[08:33:27] <wm-bot>	 !log tools.growth-community-configuration <urbanecm> Updated Growth community config repos  (main=466d05b, example=82c99a9)
[08:33:31] <stashbot>	 Logged the message at https://wikitech.wikimedia.org/wiki/Nova_Resource:Tools.growth-community-configuration/SAL
[08:36:44] <wm-bot>	 !log tools.growth-community-configuration <urbanecm> tools.growth-community-configuration@tools-sgebastion-10 ~/public_html/mw $ git checkout sandbox/urbanecm/community-configuration
[08:36:46] <stashbot>	 Logged the message at https://wikitech.wikimedia.org/wiki/Nova_Resource:Tools.growth-community-configuration/SAL
[08:57:21] <taavi>	 jbond: btullis: clouddb1015 and 1019 are alerting because they've had puppet disabled since the middle of last week. the reason links to https://gerrit.wikimedia.org/r/c/operations/puppet/+/961829 but not a person, so whoever was working on deploying it please fix the remaining hosts
[09:11:36] <taavi>	 correction, not limited to 1015 and 1019, someone has just acked the alerts for other servers
[09:21:20] <btullis>	 taavi: thanks. They're on my radar for today.
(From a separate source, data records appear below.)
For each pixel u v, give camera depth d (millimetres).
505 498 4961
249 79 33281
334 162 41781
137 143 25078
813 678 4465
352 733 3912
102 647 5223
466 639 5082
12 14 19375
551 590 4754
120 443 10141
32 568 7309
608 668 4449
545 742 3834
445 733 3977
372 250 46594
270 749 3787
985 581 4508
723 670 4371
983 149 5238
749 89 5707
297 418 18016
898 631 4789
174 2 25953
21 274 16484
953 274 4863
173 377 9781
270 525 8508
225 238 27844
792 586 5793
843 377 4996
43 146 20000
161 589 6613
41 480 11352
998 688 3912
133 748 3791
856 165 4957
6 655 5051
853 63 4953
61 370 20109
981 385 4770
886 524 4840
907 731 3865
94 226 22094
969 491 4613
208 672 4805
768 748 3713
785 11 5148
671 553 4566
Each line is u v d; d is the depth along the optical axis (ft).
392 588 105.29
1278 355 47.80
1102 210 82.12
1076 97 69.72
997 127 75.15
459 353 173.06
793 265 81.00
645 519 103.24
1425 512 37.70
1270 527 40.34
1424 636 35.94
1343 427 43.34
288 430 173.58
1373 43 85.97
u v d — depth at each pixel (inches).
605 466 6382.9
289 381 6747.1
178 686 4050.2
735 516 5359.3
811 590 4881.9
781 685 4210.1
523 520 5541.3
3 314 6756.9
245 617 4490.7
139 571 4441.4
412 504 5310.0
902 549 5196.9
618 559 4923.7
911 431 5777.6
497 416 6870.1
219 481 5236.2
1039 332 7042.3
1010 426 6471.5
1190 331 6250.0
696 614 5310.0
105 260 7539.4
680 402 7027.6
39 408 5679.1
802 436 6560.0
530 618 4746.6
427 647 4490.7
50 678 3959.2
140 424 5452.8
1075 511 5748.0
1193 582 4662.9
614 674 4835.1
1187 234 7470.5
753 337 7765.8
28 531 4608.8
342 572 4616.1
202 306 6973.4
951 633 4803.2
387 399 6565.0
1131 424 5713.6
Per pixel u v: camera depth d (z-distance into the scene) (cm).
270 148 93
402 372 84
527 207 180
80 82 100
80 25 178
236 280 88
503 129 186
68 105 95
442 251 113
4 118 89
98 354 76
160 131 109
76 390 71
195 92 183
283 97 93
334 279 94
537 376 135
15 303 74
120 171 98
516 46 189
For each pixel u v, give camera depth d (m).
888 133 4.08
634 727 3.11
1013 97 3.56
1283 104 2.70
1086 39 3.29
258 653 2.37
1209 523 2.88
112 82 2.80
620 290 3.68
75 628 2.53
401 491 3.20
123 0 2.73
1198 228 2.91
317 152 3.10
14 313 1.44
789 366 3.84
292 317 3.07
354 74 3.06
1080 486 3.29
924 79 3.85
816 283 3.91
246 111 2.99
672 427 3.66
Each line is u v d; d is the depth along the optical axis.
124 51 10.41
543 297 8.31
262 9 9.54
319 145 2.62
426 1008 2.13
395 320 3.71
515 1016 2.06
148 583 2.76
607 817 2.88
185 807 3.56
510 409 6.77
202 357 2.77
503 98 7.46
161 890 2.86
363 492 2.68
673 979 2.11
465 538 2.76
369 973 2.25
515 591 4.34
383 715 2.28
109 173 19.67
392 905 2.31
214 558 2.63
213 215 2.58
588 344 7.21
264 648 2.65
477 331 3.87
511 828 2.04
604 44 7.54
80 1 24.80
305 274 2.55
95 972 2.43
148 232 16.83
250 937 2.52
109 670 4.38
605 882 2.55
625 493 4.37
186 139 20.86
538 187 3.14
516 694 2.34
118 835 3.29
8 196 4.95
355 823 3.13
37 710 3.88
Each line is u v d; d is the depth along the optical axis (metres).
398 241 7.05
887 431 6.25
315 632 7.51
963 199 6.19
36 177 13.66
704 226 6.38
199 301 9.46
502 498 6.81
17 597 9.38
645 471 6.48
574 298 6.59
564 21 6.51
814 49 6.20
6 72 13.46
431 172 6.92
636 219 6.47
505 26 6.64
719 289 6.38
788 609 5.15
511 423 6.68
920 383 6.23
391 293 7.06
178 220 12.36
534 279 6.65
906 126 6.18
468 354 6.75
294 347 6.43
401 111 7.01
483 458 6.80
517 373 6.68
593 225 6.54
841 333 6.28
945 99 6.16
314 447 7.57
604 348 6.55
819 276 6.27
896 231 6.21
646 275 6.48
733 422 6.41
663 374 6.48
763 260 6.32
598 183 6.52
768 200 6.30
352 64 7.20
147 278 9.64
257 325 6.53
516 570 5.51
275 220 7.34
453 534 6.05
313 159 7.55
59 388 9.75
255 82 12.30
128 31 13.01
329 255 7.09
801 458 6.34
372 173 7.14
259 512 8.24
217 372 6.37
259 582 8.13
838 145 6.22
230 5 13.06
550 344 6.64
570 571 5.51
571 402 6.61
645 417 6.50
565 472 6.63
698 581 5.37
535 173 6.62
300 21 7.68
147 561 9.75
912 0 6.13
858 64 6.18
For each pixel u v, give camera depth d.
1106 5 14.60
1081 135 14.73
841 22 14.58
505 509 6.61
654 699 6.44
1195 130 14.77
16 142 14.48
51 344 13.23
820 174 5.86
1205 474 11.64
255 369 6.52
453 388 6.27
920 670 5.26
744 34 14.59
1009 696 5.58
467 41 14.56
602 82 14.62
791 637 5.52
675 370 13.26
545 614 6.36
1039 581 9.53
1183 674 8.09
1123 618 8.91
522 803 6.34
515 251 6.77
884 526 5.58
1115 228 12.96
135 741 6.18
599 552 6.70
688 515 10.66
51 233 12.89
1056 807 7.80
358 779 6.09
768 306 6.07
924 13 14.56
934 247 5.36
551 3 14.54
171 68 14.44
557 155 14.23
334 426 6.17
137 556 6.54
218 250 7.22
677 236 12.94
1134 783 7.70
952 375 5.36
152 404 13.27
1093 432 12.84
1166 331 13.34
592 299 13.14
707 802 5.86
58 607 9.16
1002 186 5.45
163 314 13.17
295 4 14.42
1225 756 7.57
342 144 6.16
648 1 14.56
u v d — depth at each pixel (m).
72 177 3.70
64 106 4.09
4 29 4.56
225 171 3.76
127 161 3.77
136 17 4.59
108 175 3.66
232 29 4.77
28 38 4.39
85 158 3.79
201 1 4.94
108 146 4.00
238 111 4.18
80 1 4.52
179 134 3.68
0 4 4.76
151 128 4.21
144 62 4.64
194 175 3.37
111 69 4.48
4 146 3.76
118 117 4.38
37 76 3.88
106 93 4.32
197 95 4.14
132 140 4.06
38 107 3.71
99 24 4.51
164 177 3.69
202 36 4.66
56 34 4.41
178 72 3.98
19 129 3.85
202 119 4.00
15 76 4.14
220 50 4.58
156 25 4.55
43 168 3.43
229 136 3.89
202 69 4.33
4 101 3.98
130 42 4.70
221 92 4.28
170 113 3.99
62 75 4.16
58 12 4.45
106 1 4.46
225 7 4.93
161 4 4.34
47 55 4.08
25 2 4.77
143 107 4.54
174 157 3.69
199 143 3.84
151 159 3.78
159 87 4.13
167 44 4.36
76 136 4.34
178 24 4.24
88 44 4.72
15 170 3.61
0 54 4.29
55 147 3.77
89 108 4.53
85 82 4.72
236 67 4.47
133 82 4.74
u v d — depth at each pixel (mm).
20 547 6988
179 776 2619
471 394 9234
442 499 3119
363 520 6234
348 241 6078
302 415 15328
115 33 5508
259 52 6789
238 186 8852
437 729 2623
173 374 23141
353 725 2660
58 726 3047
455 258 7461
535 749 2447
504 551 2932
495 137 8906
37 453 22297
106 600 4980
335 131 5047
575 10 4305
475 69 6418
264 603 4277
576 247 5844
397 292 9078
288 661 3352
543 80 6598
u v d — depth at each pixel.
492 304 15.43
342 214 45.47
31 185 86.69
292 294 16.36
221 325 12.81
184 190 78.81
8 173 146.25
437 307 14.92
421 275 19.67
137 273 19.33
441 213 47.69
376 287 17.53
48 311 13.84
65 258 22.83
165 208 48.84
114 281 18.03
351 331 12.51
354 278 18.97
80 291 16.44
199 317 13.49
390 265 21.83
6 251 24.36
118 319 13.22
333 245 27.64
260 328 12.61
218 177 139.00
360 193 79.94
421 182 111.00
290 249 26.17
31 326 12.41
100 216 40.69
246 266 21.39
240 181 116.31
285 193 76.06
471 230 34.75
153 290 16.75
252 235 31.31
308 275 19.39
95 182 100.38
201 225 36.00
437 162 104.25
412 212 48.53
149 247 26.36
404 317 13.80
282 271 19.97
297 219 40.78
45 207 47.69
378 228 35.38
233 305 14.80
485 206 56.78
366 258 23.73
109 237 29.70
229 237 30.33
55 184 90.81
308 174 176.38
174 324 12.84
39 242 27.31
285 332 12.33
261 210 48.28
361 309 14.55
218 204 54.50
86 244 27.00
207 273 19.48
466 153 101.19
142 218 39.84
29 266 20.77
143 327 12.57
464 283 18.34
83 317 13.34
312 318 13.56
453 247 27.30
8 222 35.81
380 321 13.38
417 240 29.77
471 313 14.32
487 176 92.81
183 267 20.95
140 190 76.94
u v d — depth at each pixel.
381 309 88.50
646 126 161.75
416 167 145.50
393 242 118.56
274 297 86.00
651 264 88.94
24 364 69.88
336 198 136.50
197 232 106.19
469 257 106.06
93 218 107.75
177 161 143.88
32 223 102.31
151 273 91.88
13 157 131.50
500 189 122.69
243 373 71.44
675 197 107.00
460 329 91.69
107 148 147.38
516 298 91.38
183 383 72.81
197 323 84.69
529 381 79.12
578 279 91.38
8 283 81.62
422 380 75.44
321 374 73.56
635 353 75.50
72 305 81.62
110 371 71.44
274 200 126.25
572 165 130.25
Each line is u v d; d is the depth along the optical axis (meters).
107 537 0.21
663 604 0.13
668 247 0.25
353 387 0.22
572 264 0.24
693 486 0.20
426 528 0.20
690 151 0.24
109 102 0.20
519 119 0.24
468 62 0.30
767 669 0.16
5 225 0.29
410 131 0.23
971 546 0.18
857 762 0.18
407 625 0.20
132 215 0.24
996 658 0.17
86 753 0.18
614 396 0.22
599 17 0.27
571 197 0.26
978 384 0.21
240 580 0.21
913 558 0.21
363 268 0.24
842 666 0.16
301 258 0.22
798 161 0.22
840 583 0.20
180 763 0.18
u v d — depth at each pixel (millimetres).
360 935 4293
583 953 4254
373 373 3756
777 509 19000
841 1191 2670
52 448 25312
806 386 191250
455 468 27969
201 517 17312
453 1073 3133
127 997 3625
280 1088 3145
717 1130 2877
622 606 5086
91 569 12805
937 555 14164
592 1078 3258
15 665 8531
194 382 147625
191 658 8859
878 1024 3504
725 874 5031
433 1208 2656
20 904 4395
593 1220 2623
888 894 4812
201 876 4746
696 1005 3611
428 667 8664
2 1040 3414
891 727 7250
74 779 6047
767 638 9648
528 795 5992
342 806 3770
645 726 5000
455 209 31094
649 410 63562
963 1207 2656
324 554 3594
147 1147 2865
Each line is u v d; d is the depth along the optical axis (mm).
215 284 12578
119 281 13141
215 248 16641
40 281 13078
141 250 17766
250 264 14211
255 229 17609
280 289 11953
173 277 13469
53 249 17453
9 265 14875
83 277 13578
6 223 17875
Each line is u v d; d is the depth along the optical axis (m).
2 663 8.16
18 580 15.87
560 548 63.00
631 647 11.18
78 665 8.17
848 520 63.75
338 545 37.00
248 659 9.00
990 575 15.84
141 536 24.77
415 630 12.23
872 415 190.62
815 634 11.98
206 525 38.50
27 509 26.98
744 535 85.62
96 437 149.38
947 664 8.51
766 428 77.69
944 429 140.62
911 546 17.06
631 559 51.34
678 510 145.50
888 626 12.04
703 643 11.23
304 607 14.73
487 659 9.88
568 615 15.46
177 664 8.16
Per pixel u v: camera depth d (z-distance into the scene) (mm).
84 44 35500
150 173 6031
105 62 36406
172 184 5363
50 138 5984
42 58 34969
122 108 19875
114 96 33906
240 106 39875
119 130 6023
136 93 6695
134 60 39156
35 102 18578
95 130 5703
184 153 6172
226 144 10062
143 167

I need to depool them to reboot and I wasn't sure of the best method. I should have set downtime for the puppet alert, so apologies for that.
[09:27:31] <taavi>	 I think Puppet being disabled for that long is a problem in the first place, is there a way we could have avoided that somehow?
[09:29:08] <taavi>	 also, are there tasks about fixing the workflow for pooling/depooling wiki replica hosts? that seems to be causing quite a bit of work that should really be much easier
[09:37:21] <btullis>	 Yes it wan't intentional. I had intended for it to happen on Thursday at the latest, but I simply ran out of time. 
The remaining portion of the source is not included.